Ia juga menyoroti amanat konstitusi yang mengatur alokasi anggaran pendidikan sekurang-kurangnya 20 persen dari APBN dan APBD. Menurutnya, jika anggaran tersebut dikelola dengan benar, maka pendanaan pendidikan seharusnya tidak menjadi persoalan.

“Kurang baik apalagi Konstitusi yang dibuat pendahulu negara ini memberikan prioritas anggaran pendidikan sekurang-kurangnya dua puluh persen dari anggaran pendapatan dan belanja negara serta dari anggaran pendapatan dan belanja daerah untuk memenuhi kebutuhan penyelenggaraan pendidikan nasional?” ujarnya.

Nicholas juga mempertanyakan apakah para pemangku kebijakan telah menjalankan kewenangannya dengan sepenuh hati dalam mengelola pendidikan nasional.

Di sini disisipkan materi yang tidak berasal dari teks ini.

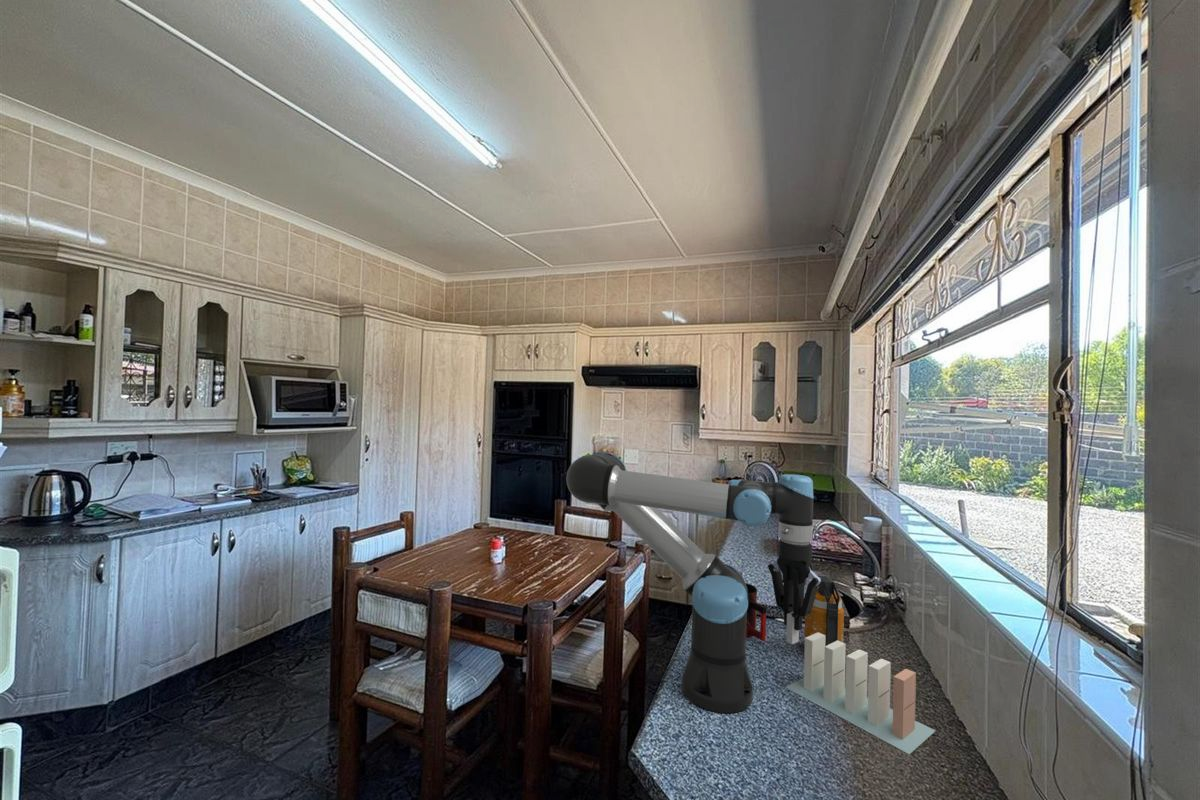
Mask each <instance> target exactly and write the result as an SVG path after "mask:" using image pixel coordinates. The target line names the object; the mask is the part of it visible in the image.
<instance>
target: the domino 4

Ia mempertanyakan apakah para pelaksana kebijakan di Indonesia sudah sepenuh hati memikirkan kepentingan rakyat.

“Artinya, persoalannya ada pada mereka yang menjalankan kewenangan dalam mengelola pendidikan, mereka yang mengelola anggaran pendidikan, mereka yang mengurusi teknis pendidikan, hingga mereka yang terlibat secara teknis mempengaruhi perencanaan hingga pelaksanaan kebijakan di negeri ini. Sudahkah benar-benar sepenuh hati memikirkan kepentingan rakyat?” kata Nicholas.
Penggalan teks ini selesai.